Steps Before and After a Storm

Insurance companies encourage you to take precautions and be ready to take action following a major storm. Your safety and swift recovery are the top priorities for both you and your insurance company. Here are some tips to help you stay safe and return to regular daily life after a catastrophic event.

What should I do before a disaster strikes?

  • Call or visit your insurance agent prior to a storm to discuss your policy.
  • Keep the name, address, insurance policy and claims reporting telephone number of your insurer and agent in a safe and easily accessible place.
  • Take inventory of your household items, especially valuables. Photograph and videotape items for verification and keep in a safe place such as a safety deposit box, and/or send copies of records to a trusted relative or friend who lives another state.
  • Read your insurance policy and know what YOUR responsibilities are. Know what is and isn't covered, such as flooding, and know your general/specific policy limits and deductibles.

A storm has hit and my house is damaged. Now what?

  • Find out the time limit on filing claims and notify your insurance agent in writing of the damage as soon as possible.
  • If there are holes in your roof or your windows are broken, be sure to cover them as quickly as possible so that wind and rain do not cause further damage.
  • Save receipts of what you spend and submit them to your insurance company for reimbursement.
  • Don't throw away any damaged items until an adjuster visits your home.
  • Photograph or videotape the damage for your records and the insurance company. Make a copy of your home inventory for your adjuster.

What kind of questions do I ask my insurance company?

  • Does my claim exceed my deductible? Make sure you know the amount of your deductible. In many coastal areas, deductibles may range from 1 to 5 percent of your home's value.
  • Will I need to obtain estimates for repairs or replacements? Before an estimate can be reimbursed, some companies may require an estimate to be approved first.
  • How much insurance is enough? Check if your policy pays replacement cost or actual cash value for a covered loss. If you have increased the value of your property, be sure to increase the protection for your property.
  • Does my policy provide reimbursement for additional living expenses when a property is determined to be uninhabitable due to damage? If you must evacuate the area, notify your insurance company and verify your insurance policy for coverage for temporary lodging. This provision helps pay for living expenses, restaurant food, overnight parking, and laundry services.

What should my insurance company be doing?

  • Once you have made a claim, the company will send you the necessary claim forms. Properly fill the forms out to avoid delays.
  • Your company will send out an adjuster to inspect your home.
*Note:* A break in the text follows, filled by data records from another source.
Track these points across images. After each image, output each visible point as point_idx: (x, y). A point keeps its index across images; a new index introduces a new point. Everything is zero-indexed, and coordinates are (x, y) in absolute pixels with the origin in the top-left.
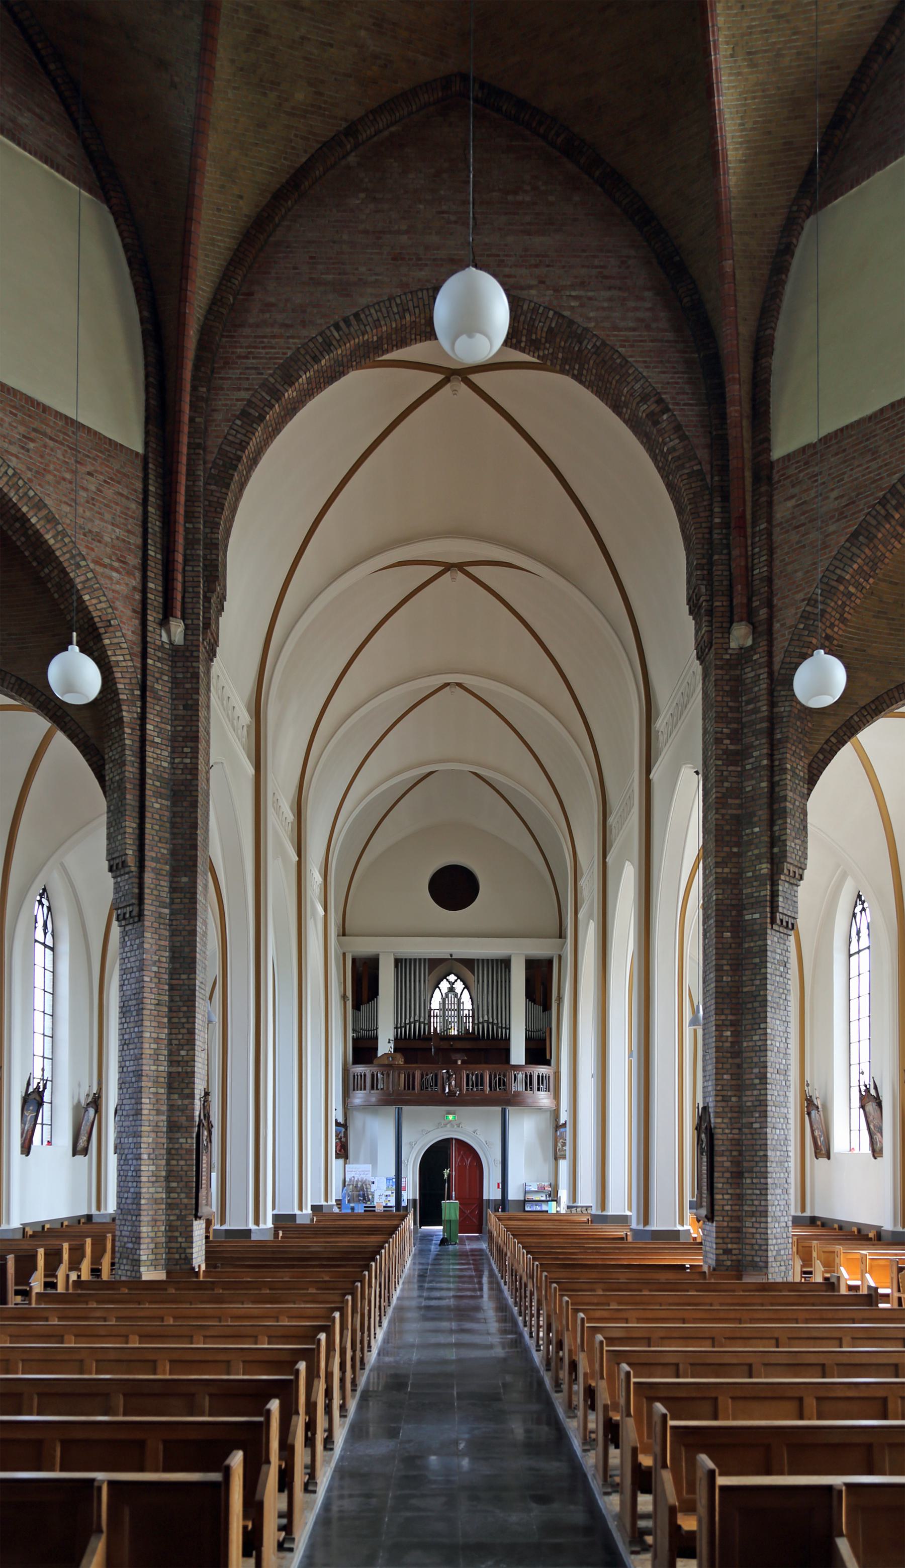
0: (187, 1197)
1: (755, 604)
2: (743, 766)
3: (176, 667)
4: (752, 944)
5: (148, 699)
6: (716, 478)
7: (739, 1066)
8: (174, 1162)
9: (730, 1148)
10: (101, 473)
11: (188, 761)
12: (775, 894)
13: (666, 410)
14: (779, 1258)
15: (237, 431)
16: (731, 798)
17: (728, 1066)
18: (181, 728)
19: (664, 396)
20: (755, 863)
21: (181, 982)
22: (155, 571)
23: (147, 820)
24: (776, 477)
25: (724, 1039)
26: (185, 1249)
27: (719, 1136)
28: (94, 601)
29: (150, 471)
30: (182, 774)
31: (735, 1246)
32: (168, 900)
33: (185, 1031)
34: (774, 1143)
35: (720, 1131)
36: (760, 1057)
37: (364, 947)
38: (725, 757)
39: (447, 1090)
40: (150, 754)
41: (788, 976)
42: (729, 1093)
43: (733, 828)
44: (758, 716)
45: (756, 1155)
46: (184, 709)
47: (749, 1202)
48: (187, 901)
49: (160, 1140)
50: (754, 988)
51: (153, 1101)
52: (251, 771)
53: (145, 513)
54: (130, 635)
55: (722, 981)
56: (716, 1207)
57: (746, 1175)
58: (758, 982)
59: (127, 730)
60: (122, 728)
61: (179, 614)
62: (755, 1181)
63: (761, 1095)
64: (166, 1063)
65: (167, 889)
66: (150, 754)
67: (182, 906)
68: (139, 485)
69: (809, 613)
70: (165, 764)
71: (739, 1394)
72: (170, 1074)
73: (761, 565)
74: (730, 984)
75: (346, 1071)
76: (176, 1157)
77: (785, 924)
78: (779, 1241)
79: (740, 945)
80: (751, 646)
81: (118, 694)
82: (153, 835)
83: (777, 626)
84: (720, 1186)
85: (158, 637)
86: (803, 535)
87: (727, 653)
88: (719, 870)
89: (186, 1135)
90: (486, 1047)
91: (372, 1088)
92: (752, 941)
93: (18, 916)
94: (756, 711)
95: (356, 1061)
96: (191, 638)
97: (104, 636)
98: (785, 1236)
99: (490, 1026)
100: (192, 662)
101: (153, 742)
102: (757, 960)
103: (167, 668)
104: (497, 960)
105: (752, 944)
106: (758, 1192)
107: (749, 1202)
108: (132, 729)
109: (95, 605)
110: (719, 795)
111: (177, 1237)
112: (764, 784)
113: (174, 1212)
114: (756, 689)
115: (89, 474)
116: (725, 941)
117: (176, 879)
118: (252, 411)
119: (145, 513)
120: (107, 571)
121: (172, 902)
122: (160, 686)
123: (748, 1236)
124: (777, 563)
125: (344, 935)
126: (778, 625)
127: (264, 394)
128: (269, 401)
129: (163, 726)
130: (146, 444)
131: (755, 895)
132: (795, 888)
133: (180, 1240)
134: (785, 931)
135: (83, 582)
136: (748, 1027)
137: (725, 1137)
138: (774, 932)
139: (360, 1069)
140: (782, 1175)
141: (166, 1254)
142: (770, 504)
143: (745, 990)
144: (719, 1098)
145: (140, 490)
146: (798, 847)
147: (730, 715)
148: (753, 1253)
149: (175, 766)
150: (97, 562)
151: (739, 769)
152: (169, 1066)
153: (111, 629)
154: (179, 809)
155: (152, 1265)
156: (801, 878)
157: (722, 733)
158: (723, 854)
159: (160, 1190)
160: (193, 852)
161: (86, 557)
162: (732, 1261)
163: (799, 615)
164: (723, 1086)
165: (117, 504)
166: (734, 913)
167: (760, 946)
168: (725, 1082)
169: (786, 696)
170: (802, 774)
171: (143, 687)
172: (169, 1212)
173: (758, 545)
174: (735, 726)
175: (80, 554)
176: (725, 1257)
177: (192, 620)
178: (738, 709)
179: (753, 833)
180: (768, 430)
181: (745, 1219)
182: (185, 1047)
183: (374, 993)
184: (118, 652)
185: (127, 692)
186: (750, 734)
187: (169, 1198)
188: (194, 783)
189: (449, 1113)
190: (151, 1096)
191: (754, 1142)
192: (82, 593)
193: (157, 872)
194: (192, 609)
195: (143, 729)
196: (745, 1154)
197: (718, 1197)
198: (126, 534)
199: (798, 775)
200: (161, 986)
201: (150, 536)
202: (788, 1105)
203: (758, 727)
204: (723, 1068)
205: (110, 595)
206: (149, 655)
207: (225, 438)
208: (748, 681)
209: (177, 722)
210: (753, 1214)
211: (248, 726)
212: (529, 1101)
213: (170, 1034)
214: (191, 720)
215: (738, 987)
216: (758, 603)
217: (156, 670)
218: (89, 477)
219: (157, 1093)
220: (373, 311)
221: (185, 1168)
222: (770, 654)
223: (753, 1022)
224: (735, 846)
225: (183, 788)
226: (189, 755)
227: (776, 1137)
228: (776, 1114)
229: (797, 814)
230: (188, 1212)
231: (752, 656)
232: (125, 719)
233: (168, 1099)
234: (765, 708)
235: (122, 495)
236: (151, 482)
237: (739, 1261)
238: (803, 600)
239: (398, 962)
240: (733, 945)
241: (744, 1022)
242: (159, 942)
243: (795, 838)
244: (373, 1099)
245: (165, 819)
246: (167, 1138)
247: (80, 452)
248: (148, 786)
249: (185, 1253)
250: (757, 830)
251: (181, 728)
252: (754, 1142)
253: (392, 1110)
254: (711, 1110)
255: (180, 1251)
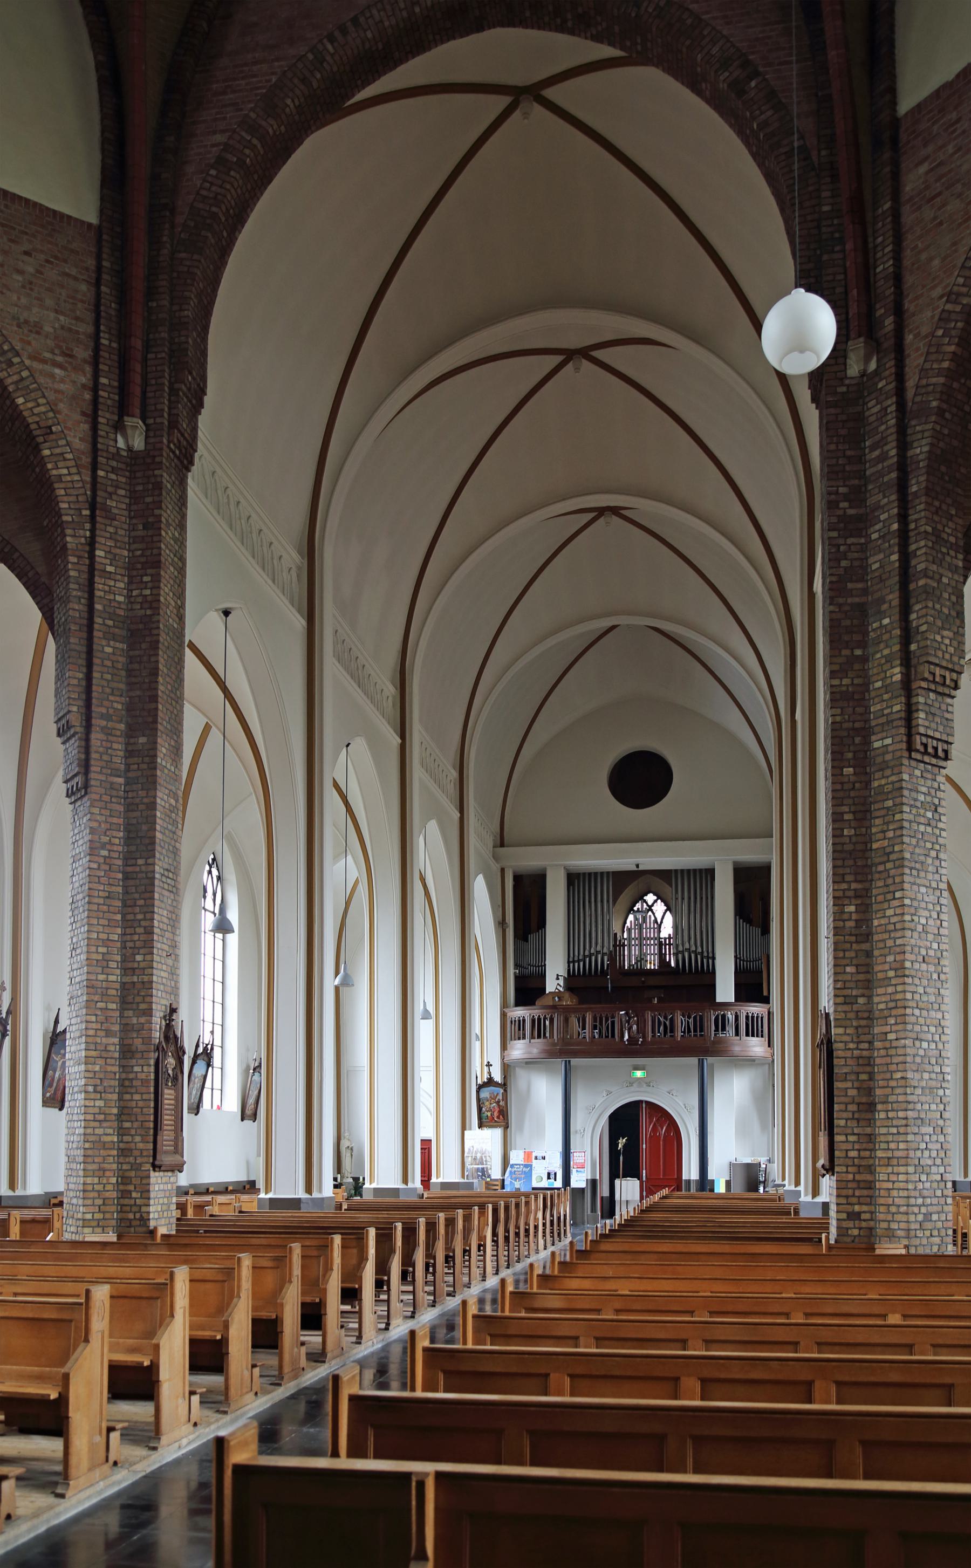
0: (142, 1141)
1: (891, 319)
2: (868, 536)
3: (135, 478)
4: (883, 782)
5: (98, 518)
6: (823, 153)
7: (869, 954)
8: (127, 1097)
9: (855, 1069)
10: (42, 251)
11: (148, 592)
12: (914, 708)
13: (756, 74)
14: (928, 1225)
15: (212, 184)
16: (851, 581)
17: (853, 954)
18: (139, 553)
19: (751, 57)
20: (885, 668)
21: (138, 869)
22: (109, 362)
23: (95, 668)
24: (903, 137)
25: (846, 916)
26: (140, 1206)
27: (841, 1054)
28: (30, 405)
29: (104, 243)
30: (141, 608)
31: (865, 1208)
32: (123, 767)
33: (141, 930)
34: (918, 1060)
35: (841, 1045)
36: (895, 939)
37: (528, 859)
38: (842, 525)
39: (626, 1037)
40: (100, 586)
41: (940, 825)
42: (854, 993)
43: (855, 622)
44: (885, 464)
45: (892, 1079)
46: (144, 528)
47: (883, 1146)
48: (145, 766)
49: (109, 1068)
50: (886, 843)
51: (101, 1018)
52: (300, 623)
53: (98, 295)
54: (77, 443)
55: (842, 835)
56: (837, 1153)
57: (879, 1107)
58: (891, 834)
59: (73, 559)
60: (66, 557)
61: (137, 411)
62: (891, 1115)
63: (896, 992)
64: (118, 972)
65: (121, 754)
66: (100, 586)
67: (139, 773)
68: (91, 262)
69: (950, 312)
70: (121, 599)
71: (579, 1370)
72: (123, 984)
73: (885, 259)
74: (854, 839)
75: (503, 1016)
76: (129, 1090)
77: (930, 750)
78: (928, 1201)
79: (867, 784)
80: (876, 370)
81: (61, 516)
82: (103, 687)
83: (909, 338)
84: (842, 1123)
85: (112, 443)
86: (939, 209)
87: (843, 385)
88: (836, 682)
89: (141, 1062)
90: (687, 982)
91: (532, 1037)
92: (883, 777)
93: (38, 816)
94: (883, 457)
95: (518, 1003)
96: (152, 440)
97: (42, 446)
98: (939, 1193)
99: (693, 956)
100: (153, 470)
101: (104, 571)
102: (890, 803)
103: (124, 480)
104: (701, 870)
105: (883, 782)
106: (894, 1130)
107: (883, 1146)
108: (79, 557)
109: (31, 409)
110: (834, 579)
111: (130, 1192)
112: (895, 557)
113: (127, 1160)
114: (883, 427)
115: (26, 253)
116: (846, 780)
117: (132, 740)
118: (229, 156)
119: (98, 295)
120: (47, 368)
121: (128, 770)
122: (117, 504)
123: (883, 1193)
124: (908, 253)
125: (502, 845)
126: (911, 336)
127: (243, 134)
128: (250, 141)
129: (118, 551)
130: (102, 212)
131: (886, 712)
132: (949, 700)
133: (134, 1195)
134: (934, 761)
135: (16, 383)
136: (880, 898)
137: (849, 1054)
138: (913, 763)
139: (520, 1012)
140: (933, 1107)
141: (118, 1212)
142: (896, 176)
143: (875, 846)
144: (840, 1000)
145: (93, 268)
146: (947, 641)
147: (848, 468)
148: (890, 1217)
149: (132, 600)
150: (32, 357)
151: (863, 541)
152: (122, 976)
153: (53, 437)
154: (137, 653)
155: (98, 1226)
156: (956, 687)
157: (837, 493)
158: (840, 660)
159: (111, 1131)
160: (153, 706)
161: (21, 352)
162: (860, 1229)
163: (937, 317)
164: (845, 982)
165: (62, 287)
166: (857, 740)
167: (893, 783)
168: (848, 977)
169: (923, 431)
170: (952, 539)
171: (93, 506)
172: (121, 1160)
173: (881, 232)
174: (856, 482)
175: (12, 348)
176: (851, 1224)
177: (155, 418)
178: (860, 459)
179: (881, 626)
180: (893, 77)
181: (878, 1169)
182: (142, 951)
183: (542, 924)
184: (60, 464)
185: (72, 512)
186: (877, 490)
187: (122, 1142)
188: (155, 618)
189: (637, 1068)
190: (99, 1013)
191: (888, 1060)
192: (14, 395)
193: (107, 732)
194: (155, 404)
195: (92, 556)
196: (877, 1077)
197: (838, 1138)
198: (74, 322)
199: (947, 541)
200: (113, 875)
201: (102, 321)
202: (943, 1007)
203: (886, 479)
204: (844, 957)
205: (51, 396)
206: (99, 466)
207: (198, 193)
208: (872, 419)
209: (134, 547)
210: (888, 1162)
211: (299, 568)
212: (737, 1049)
213: (124, 934)
214: (153, 542)
215: (866, 843)
216: (882, 311)
217: (110, 483)
218: (26, 258)
219: (106, 1009)
220: (375, 12)
221: (141, 1104)
222: (900, 377)
223: (886, 890)
224: (858, 648)
225: (141, 626)
226: (150, 585)
227: (921, 1052)
228: (921, 1021)
229: (946, 595)
230: (145, 1159)
231: (877, 384)
232: (69, 546)
233: (121, 1016)
234: (893, 452)
235: (68, 275)
236: (105, 256)
237: (871, 1229)
238: (941, 297)
239: (574, 879)
240: (857, 785)
241: (874, 892)
242: (110, 820)
243: (943, 628)
244: (535, 1051)
245: (120, 666)
246: (120, 1066)
247: (14, 229)
248: (96, 626)
249: (140, 1212)
250: (886, 621)
251: (139, 553)
252: (888, 1060)
253: (560, 1064)
254: (832, 1018)
255: (134, 1209)
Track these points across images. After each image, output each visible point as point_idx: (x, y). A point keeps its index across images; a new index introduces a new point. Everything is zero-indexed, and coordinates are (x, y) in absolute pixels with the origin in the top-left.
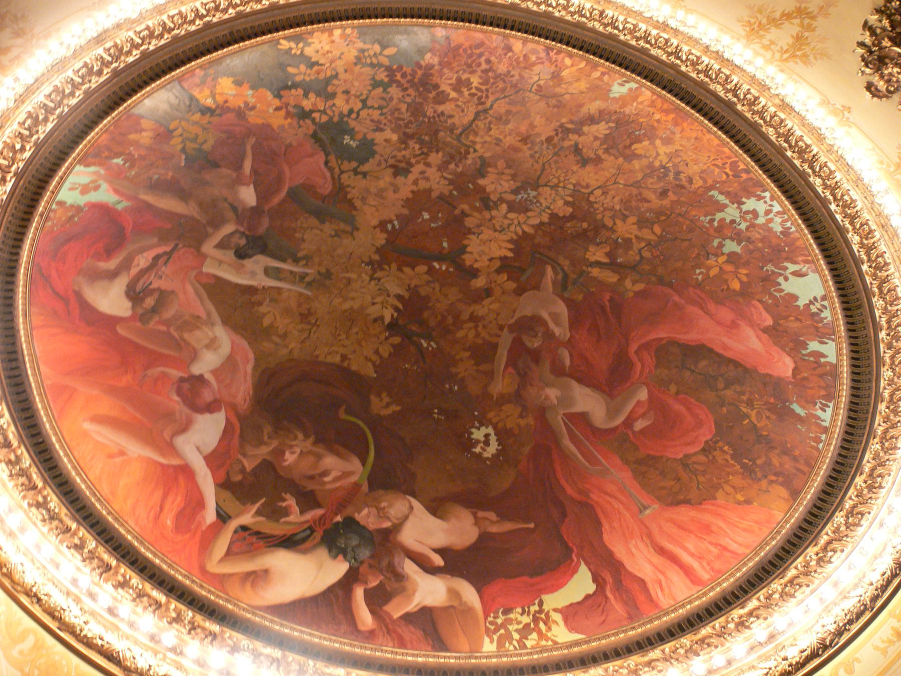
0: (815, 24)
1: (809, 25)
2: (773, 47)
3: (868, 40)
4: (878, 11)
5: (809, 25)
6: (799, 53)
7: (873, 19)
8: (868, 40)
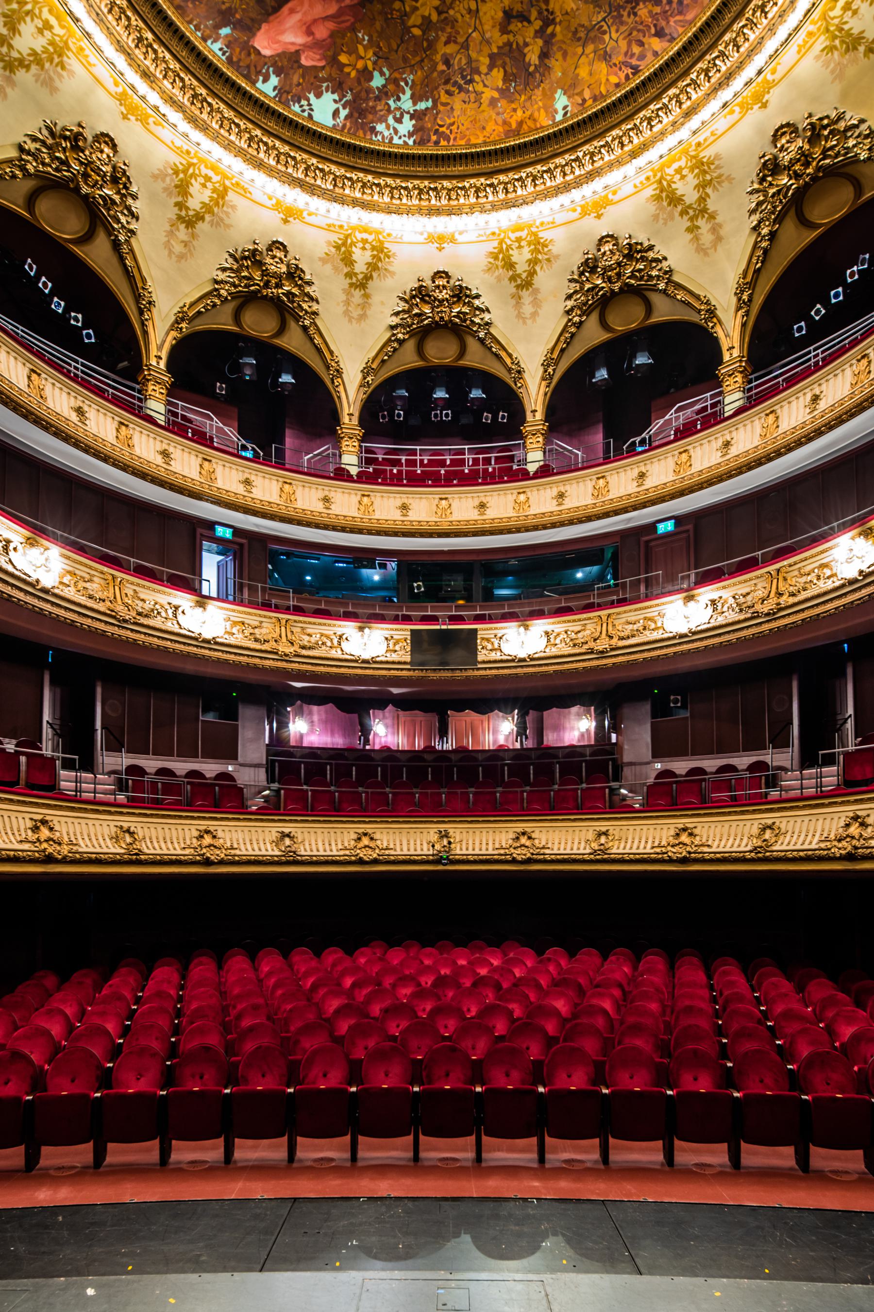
0: (513, 284)
1: (516, 281)
2: (678, 176)
3: (477, 302)
4: (315, 313)
5: (516, 281)
6: (664, 195)
7: (487, 317)
8: (477, 302)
Make a list of structural damage to your home that you would like to show the adjuster.
  • Once you and your insurance company agree on the terms of your settlement, state laws require that your payment is sent promptly.
  • Damage to trees, shrubs and other plants during a hurricane or windstorm are not covered under a standard homeowners policy. However, insurance may pay to remove the debris from a fallen tree if it caused damage to a structure covered by insurance.